Alam mulai tidur dalam dekapan gelap, sedikit cahaya dari bulan sabit menyembul malu di lapisan awan mencoba menyelinap di sebalik tirai jendela. Tiada suara jangkrik seperti yang biasa ku dengar di rumah di kampong. Disini yang kadang terdengar, suara kendaraan mendekat dan menjauh , sesekali suara sedikit berguruh yang ternyata suara dispenser air di kamarku. Kala semua hening, detak jantung begitu jelas seolah telinga menempel di dada.
Ada sesuatu yang membelai jiwa ini, membelai sudut mataku untuk seperti biasa membasahi pupil, sesuatu yang ku coba berkata tidak padanya, tidak untuk membuat mataku sembab lagi.

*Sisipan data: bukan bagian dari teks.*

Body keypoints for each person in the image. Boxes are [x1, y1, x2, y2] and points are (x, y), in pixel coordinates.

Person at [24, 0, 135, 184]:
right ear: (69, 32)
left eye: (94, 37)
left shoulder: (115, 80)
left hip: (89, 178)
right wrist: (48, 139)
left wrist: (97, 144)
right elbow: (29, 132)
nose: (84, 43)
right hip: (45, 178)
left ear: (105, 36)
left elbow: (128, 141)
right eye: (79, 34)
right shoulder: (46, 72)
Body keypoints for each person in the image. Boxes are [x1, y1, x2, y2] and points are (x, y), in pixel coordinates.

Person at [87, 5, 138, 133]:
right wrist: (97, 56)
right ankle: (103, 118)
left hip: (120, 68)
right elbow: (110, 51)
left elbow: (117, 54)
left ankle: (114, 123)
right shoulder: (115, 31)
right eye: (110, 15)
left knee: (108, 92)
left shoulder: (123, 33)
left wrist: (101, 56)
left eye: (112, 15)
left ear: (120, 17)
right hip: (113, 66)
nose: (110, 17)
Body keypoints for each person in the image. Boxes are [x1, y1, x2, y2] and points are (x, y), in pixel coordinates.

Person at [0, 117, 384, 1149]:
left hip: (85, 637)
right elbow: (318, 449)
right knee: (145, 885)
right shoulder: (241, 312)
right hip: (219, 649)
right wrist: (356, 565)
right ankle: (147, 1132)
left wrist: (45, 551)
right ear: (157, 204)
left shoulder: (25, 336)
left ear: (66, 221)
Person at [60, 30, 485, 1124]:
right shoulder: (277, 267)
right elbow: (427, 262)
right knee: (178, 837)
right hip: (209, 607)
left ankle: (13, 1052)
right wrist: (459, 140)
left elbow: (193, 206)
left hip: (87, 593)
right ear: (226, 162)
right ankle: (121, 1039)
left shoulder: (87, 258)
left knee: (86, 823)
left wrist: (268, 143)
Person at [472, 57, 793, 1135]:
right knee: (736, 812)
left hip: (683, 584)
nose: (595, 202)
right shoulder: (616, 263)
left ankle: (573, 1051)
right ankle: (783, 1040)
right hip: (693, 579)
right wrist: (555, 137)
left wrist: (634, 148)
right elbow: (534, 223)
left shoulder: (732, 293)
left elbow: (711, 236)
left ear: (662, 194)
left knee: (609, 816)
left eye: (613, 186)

Perih itu bernyanyi kembali seperti suara buluh perindu tersapa angin ketika tawa renyah anak anaku berderai memanggil “ bunda bunda.. hore bunda pulang.”
Lalu senyum suamiku yang manis dengan tangan mengembang siap memelukku. Wajah lucu Lian, Ahya dan Aleeya yang merajuk ketika mereka tahu aku akan kembali meninggalkan mereka sementara.

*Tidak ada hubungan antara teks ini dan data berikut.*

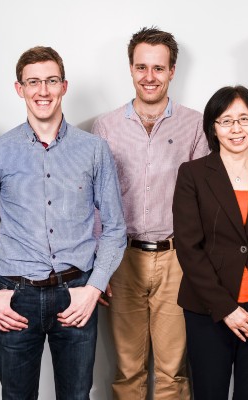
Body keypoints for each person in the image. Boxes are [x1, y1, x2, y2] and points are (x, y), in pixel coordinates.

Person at [0, 46, 126, 399]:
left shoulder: (94, 150)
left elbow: (114, 228)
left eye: (51, 81)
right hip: (15, 297)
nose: (43, 91)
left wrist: (94, 288)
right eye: (33, 82)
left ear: (64, 86)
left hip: (77, 294)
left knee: (76, 395)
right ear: (19, 89)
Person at [91, 27, 209, 400]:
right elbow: (95, 199)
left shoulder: (195, 124)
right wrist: (100, 267)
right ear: (130, 69)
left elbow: (205, 198)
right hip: (121, 257)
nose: (149, 77)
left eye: (158, 68)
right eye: (141, 67)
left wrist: (198, 263)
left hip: (177, 259)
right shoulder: (106, 126)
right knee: (128, 368)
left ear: (172, 70)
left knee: (173, 369)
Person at [173, 85, 248, 400]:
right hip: (208, 309)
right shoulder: (193, 174)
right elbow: (189, 248)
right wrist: (226, 308)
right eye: (226, 121)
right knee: (209, 393)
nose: (236, 129)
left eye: (245, 119)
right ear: (213, 127)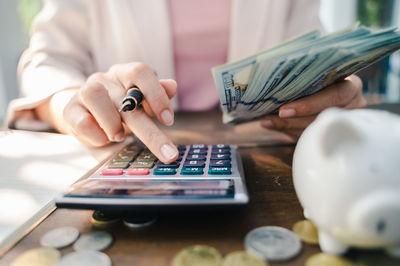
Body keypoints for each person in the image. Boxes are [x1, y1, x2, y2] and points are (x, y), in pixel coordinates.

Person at [7, 0, 366, 163]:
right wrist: (72, 104)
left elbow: (312, 53)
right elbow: (47, 61)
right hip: (125, 147)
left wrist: (332, 95)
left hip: (266, 146)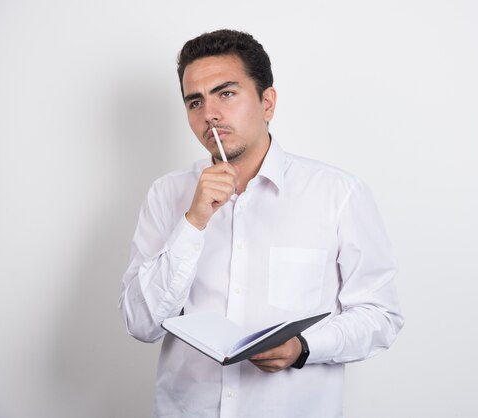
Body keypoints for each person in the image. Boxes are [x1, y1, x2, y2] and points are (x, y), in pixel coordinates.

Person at [119, 29, 403, 418]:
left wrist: (304, 346)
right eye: (195, 102)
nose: (210, 114)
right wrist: (193, 222)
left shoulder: (338, 194)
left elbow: (380, 315)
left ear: (267, 102)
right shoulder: (167, 195)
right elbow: (141, 323)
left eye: (227, 93)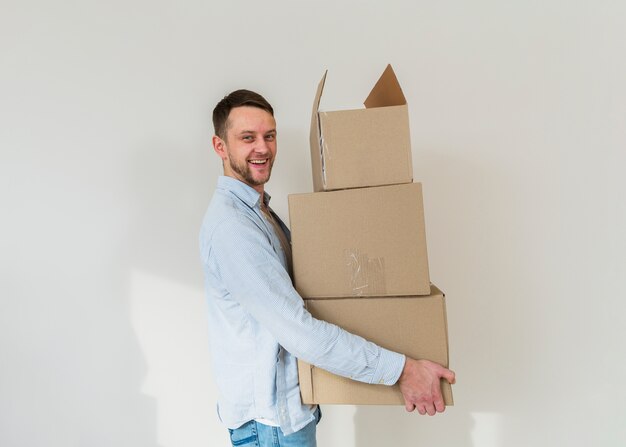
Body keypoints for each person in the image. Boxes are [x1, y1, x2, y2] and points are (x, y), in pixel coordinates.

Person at [199, 89, 456, 446]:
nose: (262, 148)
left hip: (287, 416)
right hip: (271, 427)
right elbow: (299, 332)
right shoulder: (233, 230)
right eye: (247, 138)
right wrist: (402, 369)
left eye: (269, 136)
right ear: (220, 146)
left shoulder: (260, 213)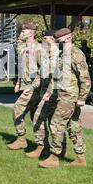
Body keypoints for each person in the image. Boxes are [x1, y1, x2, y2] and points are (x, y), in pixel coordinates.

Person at [39, 28, 91, 168]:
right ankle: (80, 158)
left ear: (68, 39)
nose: (57, 44)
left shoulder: (76, 54)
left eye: (59, 41)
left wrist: (82, 97)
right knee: (73, 127)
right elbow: (56, 76)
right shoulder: (63, 54)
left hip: (70, 97)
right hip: (62, 95)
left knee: (56, 124)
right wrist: (49, 92)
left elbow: (85, 78)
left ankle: (54, 157)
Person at [7, 23, 42, 150]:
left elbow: (44, 70)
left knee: (17, 109)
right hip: (25, 86)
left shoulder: (38, 48)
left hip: (35, 88)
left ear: (31, 32)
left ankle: (22, 139)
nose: (22, 32)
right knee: (36, 117)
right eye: (21, 30)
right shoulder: (23, 48)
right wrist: (18, 83)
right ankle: (42, 145)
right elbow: (23, 68)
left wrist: (32, 86)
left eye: (24, 30)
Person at [25, 30, 59, 158]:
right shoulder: (47, 55)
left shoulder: (57, 55)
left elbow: (57, 77)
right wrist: (31, 87)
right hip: (44, 92)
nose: (43, 41)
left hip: (54, 94)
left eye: (45, 38)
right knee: (51, 122)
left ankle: (44, 147)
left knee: (41, 119)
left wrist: (50, 92)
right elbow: (41, 75)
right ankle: (48, 147)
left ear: (51, 39)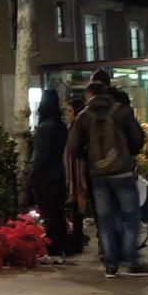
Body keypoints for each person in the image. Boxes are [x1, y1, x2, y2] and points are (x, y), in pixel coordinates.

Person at [67, 81, 148, 278]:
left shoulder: (83, 116)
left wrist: (90, 159)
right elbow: (138, 138)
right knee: (130, 217)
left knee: (105, 220)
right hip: (122, 173)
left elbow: (73, 145)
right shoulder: (121, 111)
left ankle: (111, 265)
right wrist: (126, 155)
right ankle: (132, 262)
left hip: (99, 176)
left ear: (90, 95)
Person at [29, 89, 68, 264]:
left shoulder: (45, 128)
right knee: (58, 214)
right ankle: (60, 250)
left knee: (49, 215)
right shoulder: (60, 125)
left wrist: (32, 175)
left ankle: (53, 251)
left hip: (45, 177)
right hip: (58, 173)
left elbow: (40, 155)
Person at [65, 98, 88, 255]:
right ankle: (77, 237)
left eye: (70, 111)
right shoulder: (69, 127)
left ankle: (78, 239)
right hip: (72, 172)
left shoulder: (80, 128)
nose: (68, 114)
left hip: (80, 171)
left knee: (79, 205)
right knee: (75, 208)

“Yaaa.. sekolah lagi? Koq sekolah lagi sih? Jangan jauh jauh ngapa sekolahnya, disini aja.”
Tapi mereka kembali ceria ketika ku katakan kalau aku sekolah jauh mereka bisa mengunjungiku dan naik pesawat.
“Naik pesawat?? Tinggi??Terbang? Mau mau…. Iyalah.. nanti kakak Ahya, adek Aleeya dan abang Lian dan ayah nengok bunda, iya yah naik pesawat?”

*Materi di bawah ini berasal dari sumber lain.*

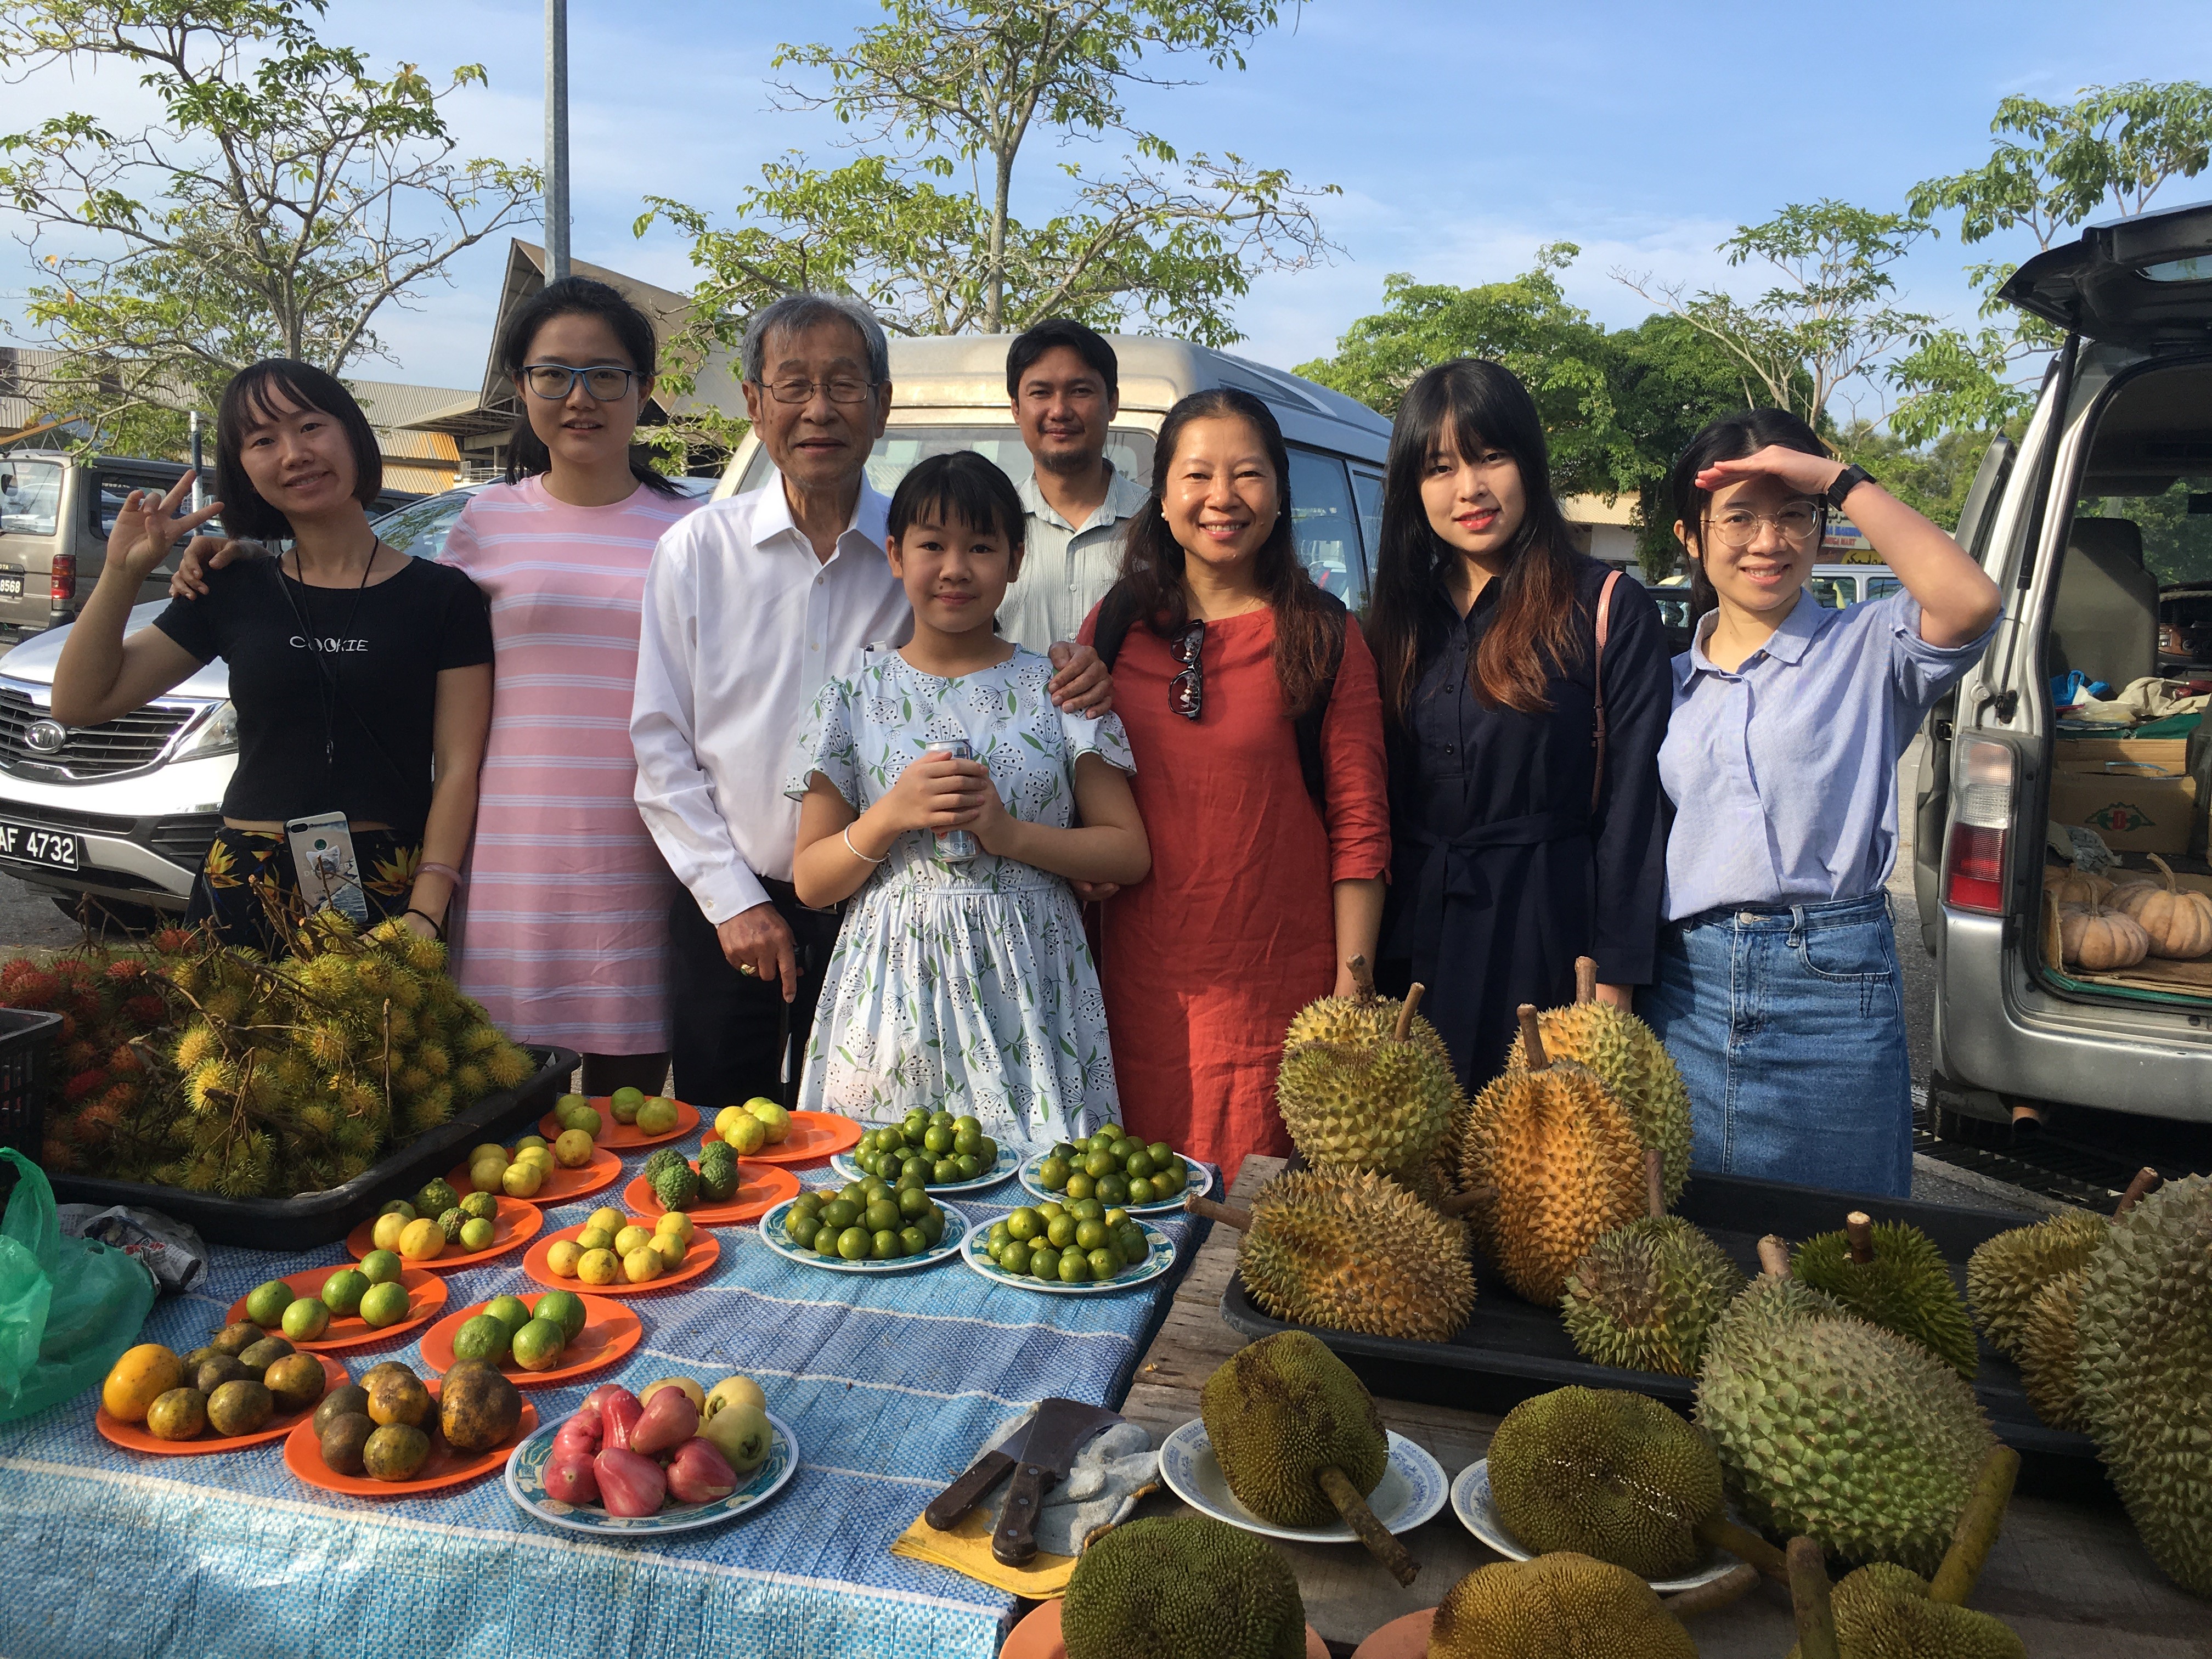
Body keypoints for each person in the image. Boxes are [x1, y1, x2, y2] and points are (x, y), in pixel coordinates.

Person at [631, 292, 1113, 1111]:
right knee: (726, 1142)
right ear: (755, 402)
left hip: (887, 917)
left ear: (882, 406)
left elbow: (1003, 658)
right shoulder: (697, 551)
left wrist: (1084, 666)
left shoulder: (925, 537)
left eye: (846, 385)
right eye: (794, 386)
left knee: (867, 1147)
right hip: (731, 908)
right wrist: (733, 900)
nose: (820, 409)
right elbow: (660, 745)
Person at [1640, 410, 2001, 1197]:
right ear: (1691, 537)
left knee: (1841, 1254)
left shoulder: (1870, 647)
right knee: (1688, 1249)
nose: (1768, 541)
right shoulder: (1665, 685)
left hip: (1831, 992)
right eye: (1738, 517)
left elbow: (1970, 600)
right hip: (1687, 991)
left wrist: (1836, 478)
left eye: (1794, 514)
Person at [52, 359, 492, 949]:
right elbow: (80, 702)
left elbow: (460, 768)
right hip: (240, 882)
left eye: (310, 427)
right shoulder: (231, 584)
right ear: (244, 471)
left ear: (353, 435)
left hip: (388, 884)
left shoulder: (444, 597)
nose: (293, 453)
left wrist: (428, 908)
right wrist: (122, 574)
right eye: (263, 440)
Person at [787, 452, 1149, 1143]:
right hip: (892, 985)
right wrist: (890, 816)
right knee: (890, 1199)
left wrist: (1010, 835)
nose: (956, 568)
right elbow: (810, 879)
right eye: (932, 545)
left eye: (981, 547)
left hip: (1029, 979)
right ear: (895, 555)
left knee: (1038, 1201)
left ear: (1015, 560)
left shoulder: (1062, 692)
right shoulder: (853, 697)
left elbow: (1128, 851)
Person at [1081, 387, 1390, 1174]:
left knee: (1245, 1227)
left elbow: (1360, 829)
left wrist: (1350, 1003)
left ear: (1280, 495)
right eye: (1197, 475)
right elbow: (1072, 776)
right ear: (1161, 494)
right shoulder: (1113, 626)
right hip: (1133, 986)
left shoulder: (1325, 635)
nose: (1223, 498)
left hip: (1274, 994)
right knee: (1127, 1211)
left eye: (1248, 474)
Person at [1366, 360, 1670, 1091]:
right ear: (1413, 488)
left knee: (1535, 1170)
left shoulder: (1606, 607)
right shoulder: (1393, 621)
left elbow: (1634, 810)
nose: (1468, 488)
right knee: (1406, 1173)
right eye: (1440, 467)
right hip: (1409, 939)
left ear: (1528, 463)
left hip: (1546, 933)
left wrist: (1615, 985)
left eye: (1489, 456)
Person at [993, 318, 1150, 655]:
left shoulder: (1160, 524)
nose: (1060, 411)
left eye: (1080, 391)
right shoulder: (989, 525)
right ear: (1016, 408)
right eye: (1040, 393)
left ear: (1112, 403)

Potongan slides itu mengiris pelan sesuatu di sebalik dada, di tempat udara bermuara membuat sakit tenggorokan bahkan untuk sekedar menelan ludah. Sekali lagi kukatakan tidak! padanya.
“Apa yang kau cari? Kehormatan? Perubahan? Pengabdian? Kebaikan? Atau penderitaan?”
“Hanya orang bodoh yang memilih penderitaan.”
“Kalau kau tidak menderita kau tidak menghabiskan harimu dengan menangis!”
“Tidak semua tangisan berarti penderitaan.”
Dia tertawa dan bertepuk tangan.
“Hebat, tapi bebanmu bertambah berat bukan? Tidakkah kau merasa menyesal?”
“ Ya, berat amat sangat. Itu sebabnya terkadang aku menangis. Aku lemah, lelah, bosan, enggan rasa yang menghinggapi berganti ganti diantara bahagia, suka, cinta dan mimpi. Tapi aku tak pernah menyesali apa yang tlah ku putuskan tuk hari ini. Aku tlah bertanya pada-Nya, Tunjukkan aku jalan yang harus ku tempuh, jalan yang terbaik untukku kini dan nanti, untuk orang orang yang ku cinta kini dan nanti, orang orang di sekelilingku kini dan nanti. Dengan caraNya Ia tlah memberiku jalan ini. Menyesali berada disini berarti aku meragukanNya.”
“Tapi kau sering meragukanNya! Kau sering berkata mungkinkah ini yang kutuju, mungkinkah ini yang terbaik?”
“ Bukan, bukan meragukanNya. Aku meragukan diriku yang belum belajar mendengar nurani. yang terlalu sering berpihak pada nalar dan emosi, pada hal yang empiris dan berbagai teori. Selaiknya logika, rasa dan nurani adalah raga dan jiwa, udara dan nafas, nadi dan darah. Aku harus terus belajar.”
“Apa yang kau dapat sekarang?
“Bahagia.”
“Apa yang akan kau dapat nanti? Apakah mereka akan memandangmu lebih dan meletakkanmu lebih tinggi? Sekarang saja mereka tak perduli dengan apa yang kau alami!”
“ Apa yang akan terjadi nanti, tak ada yang pasti. Tapi apa yang akan ku dapat adalah apa yang kulakukan hari ini.”
“Tidakkah kau takut? apa yang hilang hari ini tidak sebanding dengan apa yang akan terjadi.”
“Udara yang ku hembuskan dari nafasku tak pernah hilang, ia hanya berubah wujud. Tetap selalu ada di sekelilingku, kemanapun aku melangkah.”
Sekali lagi ku katakan tidak padanya, namun hangat itu kembali menyapa pipi.